The absolute windiest time I've ever been out was last summer, I was going down a bank throwing a buzzbait when a wall of rain moved across the lakes at an amazing speed. It went from glass calm to hurricane force winds in a matter of seconds. Hit us hard, luckily we were nearby an empty boathouse that doesn't have a lift inside it, so we were able to take shelter in it. Barely got there though, our little 15 horse motor could hardly make headway into the wind. We later found out that a hurricane had actually touched down about half a mile from where we were, and winds were reported up to 75 miles an hour. This was on a small (360 acre) lake, so the waves didn't have as much distance to build as they do on larger lakes.
The time that I was closest to sinking the boat and the largest waves I have ever been out on occurred on a lake called Monroe (largest lake in Indiana, and of coarse we were fishing at the far side of the lake from the ramp). I was prefishing for a tournament there in early July and had been having a terrible day. We had fished from 6 am from 7:30 pm and only had one keeper, and we hadn't even been shaking fish off.
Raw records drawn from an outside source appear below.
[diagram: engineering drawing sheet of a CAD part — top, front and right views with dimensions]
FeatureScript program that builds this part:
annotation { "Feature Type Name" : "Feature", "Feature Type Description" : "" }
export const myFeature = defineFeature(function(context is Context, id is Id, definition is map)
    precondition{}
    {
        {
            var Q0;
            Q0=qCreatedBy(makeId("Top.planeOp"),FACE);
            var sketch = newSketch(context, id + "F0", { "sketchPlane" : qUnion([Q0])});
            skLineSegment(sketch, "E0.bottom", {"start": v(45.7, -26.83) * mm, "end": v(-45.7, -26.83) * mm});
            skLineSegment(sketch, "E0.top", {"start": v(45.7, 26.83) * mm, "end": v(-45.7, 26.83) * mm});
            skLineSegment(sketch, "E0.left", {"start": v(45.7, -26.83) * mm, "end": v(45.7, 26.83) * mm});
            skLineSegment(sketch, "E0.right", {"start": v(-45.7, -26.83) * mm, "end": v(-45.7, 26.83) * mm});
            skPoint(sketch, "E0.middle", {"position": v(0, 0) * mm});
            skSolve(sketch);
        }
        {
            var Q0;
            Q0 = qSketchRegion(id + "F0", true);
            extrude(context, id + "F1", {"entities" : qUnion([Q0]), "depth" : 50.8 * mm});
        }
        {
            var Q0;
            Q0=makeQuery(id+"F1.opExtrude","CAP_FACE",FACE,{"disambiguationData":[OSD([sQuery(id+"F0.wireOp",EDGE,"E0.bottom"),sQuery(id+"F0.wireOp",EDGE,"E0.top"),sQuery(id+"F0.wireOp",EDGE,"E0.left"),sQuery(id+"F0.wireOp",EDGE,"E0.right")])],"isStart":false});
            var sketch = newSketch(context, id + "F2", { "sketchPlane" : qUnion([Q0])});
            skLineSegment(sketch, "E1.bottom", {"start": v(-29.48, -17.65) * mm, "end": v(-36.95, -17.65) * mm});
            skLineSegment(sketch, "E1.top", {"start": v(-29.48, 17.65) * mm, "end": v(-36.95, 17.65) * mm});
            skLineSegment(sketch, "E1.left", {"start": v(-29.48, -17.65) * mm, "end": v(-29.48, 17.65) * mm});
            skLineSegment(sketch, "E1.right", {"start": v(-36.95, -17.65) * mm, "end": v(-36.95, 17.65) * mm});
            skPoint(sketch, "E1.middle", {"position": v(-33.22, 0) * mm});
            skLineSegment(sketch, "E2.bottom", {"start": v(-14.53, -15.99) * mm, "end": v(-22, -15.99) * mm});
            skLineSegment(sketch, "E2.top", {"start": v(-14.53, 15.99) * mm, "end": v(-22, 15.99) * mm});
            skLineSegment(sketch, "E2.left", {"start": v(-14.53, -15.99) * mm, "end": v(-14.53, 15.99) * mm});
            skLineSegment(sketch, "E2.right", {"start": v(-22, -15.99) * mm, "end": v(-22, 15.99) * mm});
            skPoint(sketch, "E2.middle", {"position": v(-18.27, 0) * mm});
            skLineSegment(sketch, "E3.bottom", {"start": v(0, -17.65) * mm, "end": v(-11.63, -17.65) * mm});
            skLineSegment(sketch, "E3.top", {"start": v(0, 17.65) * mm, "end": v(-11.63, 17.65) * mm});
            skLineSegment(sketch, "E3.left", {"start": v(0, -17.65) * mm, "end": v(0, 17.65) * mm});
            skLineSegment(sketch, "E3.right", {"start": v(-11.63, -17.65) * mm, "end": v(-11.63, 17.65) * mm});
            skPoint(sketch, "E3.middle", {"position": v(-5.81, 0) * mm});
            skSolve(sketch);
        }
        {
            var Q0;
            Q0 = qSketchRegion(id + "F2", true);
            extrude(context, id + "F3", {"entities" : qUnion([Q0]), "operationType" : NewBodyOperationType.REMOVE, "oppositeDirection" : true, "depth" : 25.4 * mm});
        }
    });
Started seeing a storm build along side of the lake around 5:30, but for the next two hours it just seemed to run parallel to us. Since we had absolutely zero patterns going for the tournament, we kept on fishing. Then around 7:30 we got a call from someone who basically told us to get the heck off of the lake right now, the storm had just knocked out power to a huge part or the surrounding area with reported wind speeds of 40 mile an hour sustained with gusts up to 70. And it was looking like it was going to stop running parallel to us, and instead go right into us.
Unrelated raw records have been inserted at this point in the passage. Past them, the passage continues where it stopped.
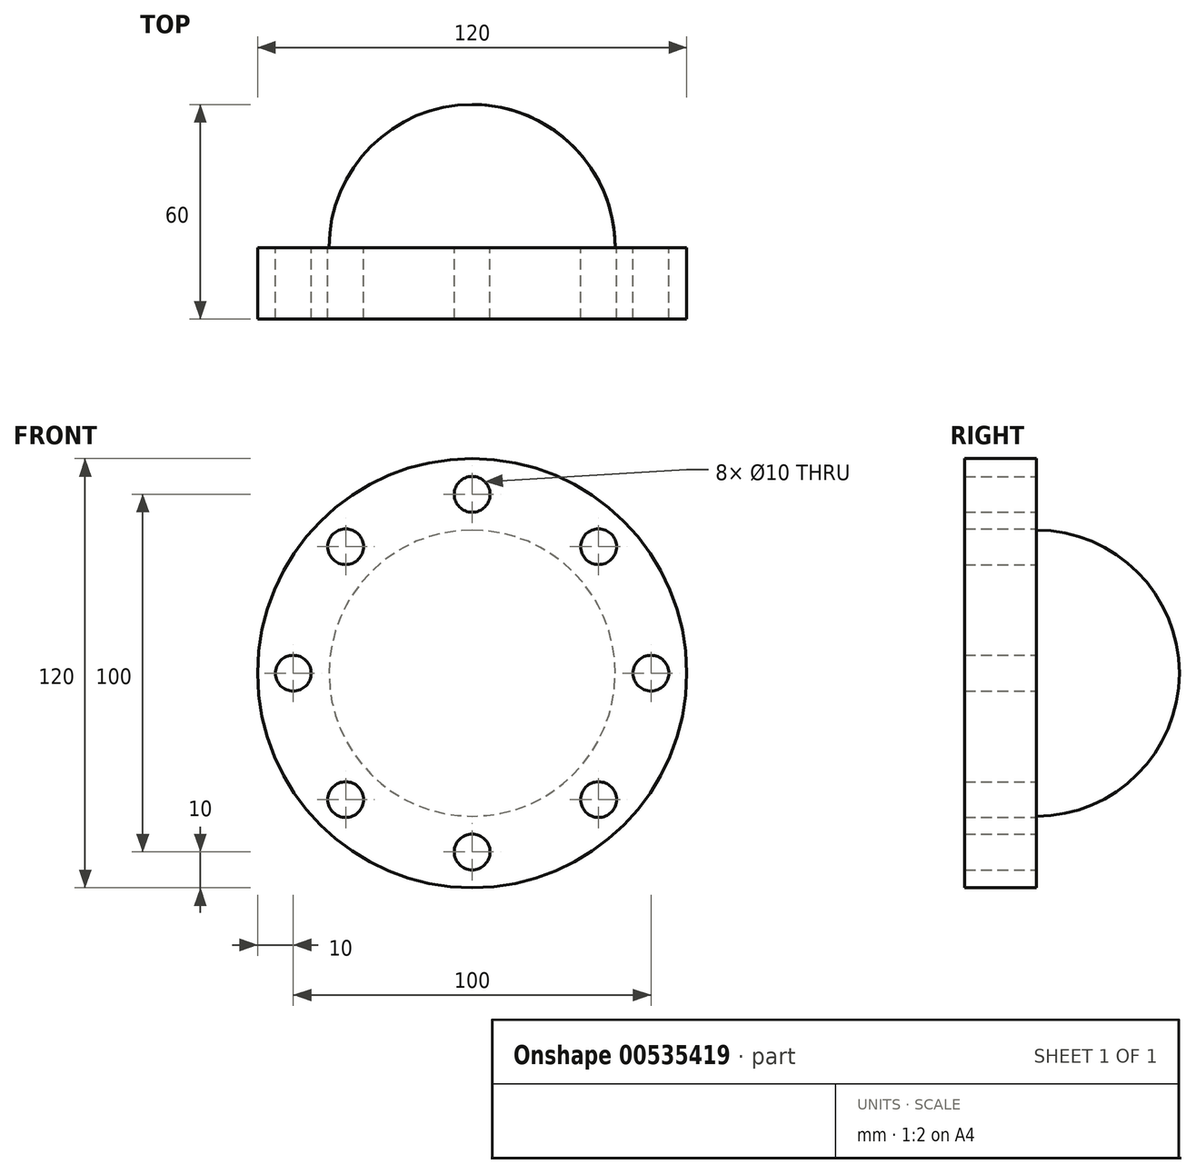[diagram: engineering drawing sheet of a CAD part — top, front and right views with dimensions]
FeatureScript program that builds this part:
annotation { "Feature Type Name" : "Feature", "Feature Type Description" : "" }
export const myFeature = defineFeature(function(context is Context, id is Id, definition is map)
    precondition{}
    {
        {
            var Q0;
            Q0=qCreatedBy(makeId("Front.planeOp"),FACE);
            var sketch = newSketch(context, id + "F0", { "sketchPlane" : qUnion([Q0])});
            skCircle(sketch, "E0", {"center": v(0, 0) * mm, "radius": 60 * mm});
            skCircle(sketch, "E1", {"center": v(0, 50) * mm, "radius": 5 * mm});
            skCircle(sketch, "E2.1.0", {"center": v(-35.36, 35.36) * mm, "radius": 5 * mm});
            skCircle(sketch, "E2.2.0", {"center": v(-50, 0) * mm, "radius": 5 * mm});
            skCircle(sketch, "E2.3.0", {"center": v(-35.36, -35.36) * mm, "radius": 5 * mm});
            skCircle(sketch, "E2.4.0", {"center": v(0, -50) * mm, "radius": 5 * mm});
            skCircle(sketch, "E2.5.0", {"center": v(35.36, -35.36) * mm, "radius": 5 * mm});
            skCircle(sketch, "E2.6.0", {"center": v(50, 0) * mm, "radius": 5 * mm});
            skCircle(sketch, "E2.7.0", {"center": v(35.36, 35.36) * mm, "radius": 5 * mm});
            skSolve(sketch);
        }
        {
            var Q0;
            Q0 = qSketchRegion(id + "F0", true);
            extrude(context, id + "F1", {"entities" : qUnion([Q0]), "depth" : 20 * mm, "offsetDistance" : 25 * mm});
        }
        {
            var Q0;
            Q0=qCreatedBy(makeId("Top.planeOp"),FACE);
            var sketch = newSketch(context, id + "F2", { "sketchPlane" : qUnion([Q0])});
            skArc(sketch, "E3", {"start": v(0, 40) * mm, "mid": v(-28.28, 28.28) * mm, "end": v(-40, 0) * mm});
            skLineSegment(sketch, "E4", {"start": v(0, 40) * mm, "end": v(0, 0) * mm});
            skLineSegment(sketch, "E5", {"start": v(0, 0) * mm, "end": v(-40, 0) * mm});
            skSolve(sketch);
        }
        {
            var Q0;
            Q0=makeQuery(id+"F2.imprint","IMPRINT",FACE,{"disambiguationData":[TD([[makeQuery(id+"F2.imprint","IMPRINT",EDGE,{"derivedFrom":sQuery(id+"F2.wireOp",EDGE,"E3")}),1.0]])]});
            var Q1;
            Q1=sQuery(id+"F2.wireOp",EDGE,"E4");
            revolve(context, id + "F3", {"operationType" : NewBodyOperationType.ADD, "entities" : qUnion([Q0]), "axis" : qUnion([Q1]), "revolveType" : RevolveType.FULL});
        }
    });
So we fired up the motor and got out of the cove we were fishing, and in literally 5 minutes the lake had gone from ~10 mile an hour winds to 40-70. Our 21' fish and ski (it has a way deeper v and handles waves much larger than a bass boat would, luckily) was getting waves swamped over the bow all the way to the wind sheild on almost every wave, filling the boat with water. By this point the rain was coming down so hard that we lost track of the shoreline, and the wave action was so jolting and the waves that we couldn't figure out were were on the small GPS screen we have mounted on the dashboard. We were driving essentially blindly, on an unfamiliar lake, with no view of the shoreline, and we couldn't even read our GPS.
We ultimately ended up finding our way into a protected cove where we hid from the wind for about 20 minutes, but the rain was still pouring down and the boat was filled with so much water that it was sitting dangerously low, even though the bilge pump was on. After that we decided to try and get back to the ramp again, this time by hugging the shoreline as lone as possible. By the time we got back to the main lake, the storm had calmed down and virtually disappeared, the rain had lessened and the wind down to a breeze.
The whole way back to the ramp we saw boats ran up on shorelines, bassboats and pontoons alike. Several had obviously ruined the hulls by choosing to run up the shorelines, apparently the owners thought that they had to do that to keep from sinking the boat with them in it. One especially nice Ranger bassboat with twin power poles had run up on the riprap shoreline, ruined its hull, and the back end was under water.
Never before had I actually felt like we were more likely to sink or flip the boat than not, the experience has definitely gave me a new appreciation to the power and danger of wind, especially on big lakes.
Coldest ever was a day with a high of 28 and a low in the single digits, with freezing rain that would freeze on your jacket, in addition to 10-20 mile an hour winds. No rain gear can keep you dry in that. By far the coldest I've ever been, but we caught a boat load of fish vertically jigging blade baits.